Records from a collection
%%
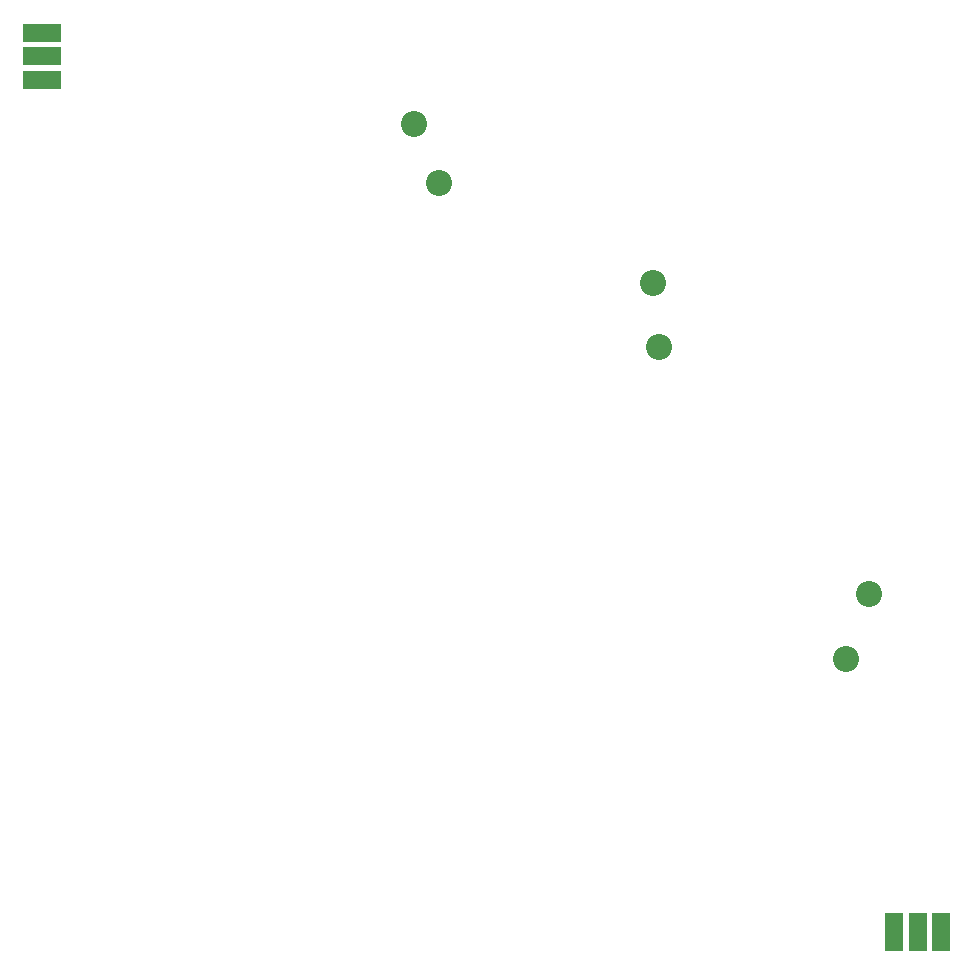
<source format=gbr>
G04 EAGLE Gerber RS-274X export*
G75*
%MOMM*%
%FSLAX34Y34*%
%LPD*%
%INSoldermask Bottom*%
%IPPOS*%
%AMOC8*
5,1,8,0,0,1.08239X$1,22.5*%
G01*
%ADD10R,3.203200X1.603200*%
%ADD11R,1.603200X3.203200*%
%ADD12C,2.203200*%


D10*
X15000Y736250D03*
X15000Y776250D03*
X15000Y756250D03*
D11*
X776250Y15000D03*
X736250Y15000D03*
X756250Y15000D03*
D12*
X351000Y649000D03*
X330000Y699000D03*
X537000Y510000D03*
X532000Y564000D03*
X696000Y246000D03*
X715000Y301000D03*
M02*

</source>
%%
● Task
Print the records word for word and exclude any picture they hold.

● Output below
<source format=gbr>
G04 EAGLE Gerber RS-274X export*
G75*
%MOMM*%
%FSLAX34Y34*%
%LPD*%
%INSoldermask Bottom*%
%IPPOS*%
%AMOC8*
5,1,8,0,0,1.08239X$1,22.5*%
G01*
%ADD10R,3.203200X1.603200*%
%ADD11R,1.603200X3.203200*%
%ADD12C,2.203200*%


D10*
X15000Y736250D03*
X15000Y776250D03*
X15000Y756250D03*
D11*
X776250Y15000D03*
X736250Y15000D03*
X756250Y15000D03*
D12*
X351000Y649000D03*
X330000Y699000D03*
X537000Y510000D03*
X532000Y564000D03*
X696000Y246000D03*
X715000Y301000D03*
M02*

</source>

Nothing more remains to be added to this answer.